PDA

View Full Version : VFR Olympic National Park - Charter Flight/DHC2 Beaver - Elwha River Restoration



Doering
12-21-2020, 06:51 PM
In this video we fly the deHavilland DHC-2 Beaver on a special flight assignment from Forks (S18) Washington to the Elwha River. We use ForeFlight on the iPad to guide us over the Olympic National Park mountains to our destination on the former bed of the Lake Mills reservoir. On this journey, we learn about the restoration of the Elwha River ecosystem. The Elwha River now runs free with the removal of two dams that stood for a century. Discover the revival of the Elwha River and how the salmon population has access to spawning grounds that drives the ecosystem.
https://youtu.be/fN3miktgEd0

2ndsegment
12-22-2020, 03:42 PM
I have been to Olympic National Park once in 1953 with my parents and sister. We first stopped at the Department of Interior, Bureau of Reclamation where a friend of my father from his WW-II radar work at MIT worked and showed us the models of the reservoirs and dams that became Grand Coulee and Bonneville before they were built.
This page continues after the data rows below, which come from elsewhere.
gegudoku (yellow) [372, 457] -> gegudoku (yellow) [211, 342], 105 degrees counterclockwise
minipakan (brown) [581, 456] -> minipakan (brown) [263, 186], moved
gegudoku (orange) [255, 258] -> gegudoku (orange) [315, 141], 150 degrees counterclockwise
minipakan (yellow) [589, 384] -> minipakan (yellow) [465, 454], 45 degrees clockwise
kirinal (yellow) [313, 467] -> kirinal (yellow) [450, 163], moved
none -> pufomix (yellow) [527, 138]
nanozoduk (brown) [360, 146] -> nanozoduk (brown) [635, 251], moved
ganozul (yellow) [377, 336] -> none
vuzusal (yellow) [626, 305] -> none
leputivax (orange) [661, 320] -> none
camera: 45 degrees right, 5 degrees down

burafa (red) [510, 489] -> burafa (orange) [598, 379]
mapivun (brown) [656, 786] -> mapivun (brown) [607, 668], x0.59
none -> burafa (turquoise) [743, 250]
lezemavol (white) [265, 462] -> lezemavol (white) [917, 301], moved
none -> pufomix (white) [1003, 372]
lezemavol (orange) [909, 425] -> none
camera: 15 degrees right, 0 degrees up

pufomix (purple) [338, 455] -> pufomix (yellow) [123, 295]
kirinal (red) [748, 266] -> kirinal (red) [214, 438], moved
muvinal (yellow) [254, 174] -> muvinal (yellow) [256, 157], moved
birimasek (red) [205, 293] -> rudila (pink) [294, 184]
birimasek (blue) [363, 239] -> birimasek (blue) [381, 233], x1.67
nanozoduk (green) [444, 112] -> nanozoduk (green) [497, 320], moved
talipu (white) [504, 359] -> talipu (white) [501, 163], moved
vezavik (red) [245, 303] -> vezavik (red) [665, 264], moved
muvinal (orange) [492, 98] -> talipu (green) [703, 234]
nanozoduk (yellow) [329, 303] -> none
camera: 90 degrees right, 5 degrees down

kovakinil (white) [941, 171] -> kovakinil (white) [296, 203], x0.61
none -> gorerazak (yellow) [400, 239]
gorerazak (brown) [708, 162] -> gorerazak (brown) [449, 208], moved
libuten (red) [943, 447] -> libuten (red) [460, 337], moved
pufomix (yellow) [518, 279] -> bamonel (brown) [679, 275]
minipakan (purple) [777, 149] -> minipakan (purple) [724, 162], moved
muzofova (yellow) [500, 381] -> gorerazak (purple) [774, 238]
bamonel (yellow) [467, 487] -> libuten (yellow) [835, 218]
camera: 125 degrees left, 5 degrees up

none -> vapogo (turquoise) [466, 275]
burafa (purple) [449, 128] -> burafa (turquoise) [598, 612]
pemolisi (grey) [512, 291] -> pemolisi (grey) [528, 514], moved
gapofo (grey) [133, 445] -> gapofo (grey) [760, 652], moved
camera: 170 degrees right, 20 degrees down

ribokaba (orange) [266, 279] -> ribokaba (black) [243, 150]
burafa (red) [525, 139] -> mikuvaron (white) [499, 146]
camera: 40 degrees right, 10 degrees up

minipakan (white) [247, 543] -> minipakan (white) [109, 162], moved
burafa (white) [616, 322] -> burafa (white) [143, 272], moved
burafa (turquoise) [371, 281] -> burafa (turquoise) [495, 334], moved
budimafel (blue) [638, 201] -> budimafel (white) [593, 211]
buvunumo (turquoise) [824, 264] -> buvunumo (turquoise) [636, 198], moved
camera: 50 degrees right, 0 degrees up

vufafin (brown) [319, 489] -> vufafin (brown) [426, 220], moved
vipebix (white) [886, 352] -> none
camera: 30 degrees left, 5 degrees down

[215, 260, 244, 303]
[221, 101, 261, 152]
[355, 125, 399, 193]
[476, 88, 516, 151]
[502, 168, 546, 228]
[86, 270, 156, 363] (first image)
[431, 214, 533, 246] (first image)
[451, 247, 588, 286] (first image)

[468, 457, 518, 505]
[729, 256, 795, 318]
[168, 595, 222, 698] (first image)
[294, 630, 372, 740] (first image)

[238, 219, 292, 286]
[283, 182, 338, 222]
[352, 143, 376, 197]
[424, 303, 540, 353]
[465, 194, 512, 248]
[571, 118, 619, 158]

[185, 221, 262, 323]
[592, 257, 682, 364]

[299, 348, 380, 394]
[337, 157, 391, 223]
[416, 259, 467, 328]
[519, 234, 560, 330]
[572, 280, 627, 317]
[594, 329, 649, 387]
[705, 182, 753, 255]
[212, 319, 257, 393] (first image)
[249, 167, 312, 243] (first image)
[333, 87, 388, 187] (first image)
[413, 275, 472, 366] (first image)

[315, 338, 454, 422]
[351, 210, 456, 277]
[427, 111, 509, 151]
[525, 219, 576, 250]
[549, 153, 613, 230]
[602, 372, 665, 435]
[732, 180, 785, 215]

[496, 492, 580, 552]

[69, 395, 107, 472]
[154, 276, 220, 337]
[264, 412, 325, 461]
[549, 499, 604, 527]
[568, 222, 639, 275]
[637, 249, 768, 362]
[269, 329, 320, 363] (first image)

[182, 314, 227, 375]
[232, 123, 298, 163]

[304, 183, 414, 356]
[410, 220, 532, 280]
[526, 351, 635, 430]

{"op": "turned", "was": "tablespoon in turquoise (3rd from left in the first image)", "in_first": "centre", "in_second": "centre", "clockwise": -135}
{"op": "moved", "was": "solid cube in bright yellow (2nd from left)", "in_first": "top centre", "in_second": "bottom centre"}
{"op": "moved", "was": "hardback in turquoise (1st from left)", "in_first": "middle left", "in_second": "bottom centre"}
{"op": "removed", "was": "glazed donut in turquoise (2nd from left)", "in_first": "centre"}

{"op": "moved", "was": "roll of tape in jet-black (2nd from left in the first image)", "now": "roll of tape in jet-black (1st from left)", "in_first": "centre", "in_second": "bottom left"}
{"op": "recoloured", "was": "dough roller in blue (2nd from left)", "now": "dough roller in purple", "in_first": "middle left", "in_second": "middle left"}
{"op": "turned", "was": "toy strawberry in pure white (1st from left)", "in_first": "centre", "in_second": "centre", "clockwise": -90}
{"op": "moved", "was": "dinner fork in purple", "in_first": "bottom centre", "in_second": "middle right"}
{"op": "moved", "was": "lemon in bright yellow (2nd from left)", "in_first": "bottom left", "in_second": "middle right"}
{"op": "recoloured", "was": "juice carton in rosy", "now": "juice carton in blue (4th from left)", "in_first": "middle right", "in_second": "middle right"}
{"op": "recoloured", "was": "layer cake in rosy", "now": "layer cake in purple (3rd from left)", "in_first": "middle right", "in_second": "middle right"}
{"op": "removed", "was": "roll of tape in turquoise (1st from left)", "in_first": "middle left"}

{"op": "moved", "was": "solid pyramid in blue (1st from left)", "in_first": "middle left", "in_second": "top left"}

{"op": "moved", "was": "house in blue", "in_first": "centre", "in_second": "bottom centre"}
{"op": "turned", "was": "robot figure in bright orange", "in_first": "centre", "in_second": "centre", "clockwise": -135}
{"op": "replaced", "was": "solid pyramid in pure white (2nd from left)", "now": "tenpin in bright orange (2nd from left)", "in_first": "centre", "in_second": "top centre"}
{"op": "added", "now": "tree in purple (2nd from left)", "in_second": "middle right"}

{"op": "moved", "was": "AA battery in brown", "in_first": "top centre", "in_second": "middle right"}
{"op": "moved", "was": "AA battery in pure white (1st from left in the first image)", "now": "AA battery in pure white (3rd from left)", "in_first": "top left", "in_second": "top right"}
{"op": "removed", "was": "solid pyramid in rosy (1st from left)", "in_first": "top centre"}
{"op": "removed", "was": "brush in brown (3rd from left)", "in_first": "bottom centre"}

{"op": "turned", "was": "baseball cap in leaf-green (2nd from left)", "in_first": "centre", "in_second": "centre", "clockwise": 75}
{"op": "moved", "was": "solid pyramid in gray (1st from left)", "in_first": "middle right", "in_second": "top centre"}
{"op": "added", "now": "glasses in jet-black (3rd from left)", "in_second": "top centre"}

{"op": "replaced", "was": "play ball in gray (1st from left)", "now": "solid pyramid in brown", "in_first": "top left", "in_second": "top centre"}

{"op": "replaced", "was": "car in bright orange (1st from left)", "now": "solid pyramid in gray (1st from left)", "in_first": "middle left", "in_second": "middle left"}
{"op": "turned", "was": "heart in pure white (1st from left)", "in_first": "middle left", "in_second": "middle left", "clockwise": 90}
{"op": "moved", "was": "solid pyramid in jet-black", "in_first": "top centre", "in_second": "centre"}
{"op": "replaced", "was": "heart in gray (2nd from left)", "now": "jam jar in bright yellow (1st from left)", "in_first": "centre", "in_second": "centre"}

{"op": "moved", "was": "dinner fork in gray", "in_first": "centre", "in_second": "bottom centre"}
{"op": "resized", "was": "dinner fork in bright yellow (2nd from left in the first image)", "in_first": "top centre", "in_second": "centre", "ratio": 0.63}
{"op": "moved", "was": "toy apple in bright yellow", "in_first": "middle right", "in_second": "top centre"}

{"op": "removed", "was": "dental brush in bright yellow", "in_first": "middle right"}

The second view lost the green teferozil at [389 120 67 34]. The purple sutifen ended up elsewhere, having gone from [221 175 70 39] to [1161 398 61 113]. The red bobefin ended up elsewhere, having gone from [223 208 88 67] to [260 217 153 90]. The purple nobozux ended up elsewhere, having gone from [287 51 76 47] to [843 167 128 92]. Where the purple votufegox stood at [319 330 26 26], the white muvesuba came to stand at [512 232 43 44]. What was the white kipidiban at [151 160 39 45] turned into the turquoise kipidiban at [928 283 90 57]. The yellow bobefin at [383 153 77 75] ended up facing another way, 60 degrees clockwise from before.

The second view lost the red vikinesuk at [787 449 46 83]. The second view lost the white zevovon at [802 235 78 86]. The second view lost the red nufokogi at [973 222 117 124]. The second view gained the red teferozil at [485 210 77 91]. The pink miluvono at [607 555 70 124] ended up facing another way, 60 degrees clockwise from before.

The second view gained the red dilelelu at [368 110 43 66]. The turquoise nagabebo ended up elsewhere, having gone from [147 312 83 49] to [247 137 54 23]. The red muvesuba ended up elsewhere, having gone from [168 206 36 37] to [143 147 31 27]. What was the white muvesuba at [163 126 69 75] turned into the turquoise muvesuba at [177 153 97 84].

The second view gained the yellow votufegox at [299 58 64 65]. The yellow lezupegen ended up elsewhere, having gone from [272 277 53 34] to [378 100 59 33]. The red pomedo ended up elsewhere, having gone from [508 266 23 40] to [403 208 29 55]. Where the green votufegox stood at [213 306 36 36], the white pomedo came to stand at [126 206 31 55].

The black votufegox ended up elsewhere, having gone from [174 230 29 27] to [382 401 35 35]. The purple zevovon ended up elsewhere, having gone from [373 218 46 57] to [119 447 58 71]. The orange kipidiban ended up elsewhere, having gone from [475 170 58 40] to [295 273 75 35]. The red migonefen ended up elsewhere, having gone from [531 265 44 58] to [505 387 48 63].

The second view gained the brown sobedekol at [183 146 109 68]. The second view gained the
You are fortunate not to have met any logging trucks coming down the one way, one lane road on the periphery of the park. They had the right of way and you had to dodge into the turnouts to let them pass in a hurry as they were early diesel and had no Jake brakes. The fish ladders on the Columbia River amazed us with how the fish could retain their spawning. Your production is very well made. Getting aviation into the story was excellent.

Doering
12-23-2020, 05:30 PM
I have been to Olympic National Park once in 1953 with my parents and sister. We first stopped at the Department of Interior, Bureau of Reclamation where a friend of my father from his WW-II radar work at MIT worked and showed us the models of the reservoirs and dams that became Grand Coulee and Bonneville before they were built. You are fortunate not to have met any logging trucks coming down the one way, one lane road on the periphery of the park. They had the right of way and you had to dodge into the turnouts to let them pass in a hurry as they were early diesel and had no Jake brakes. The fish ladders on the Columbia River amazed us with how the fish could retain their spawning. Your production is very well made. Getting aviation into the story was excellent.
Thanks very much! Appreciate your words and memories!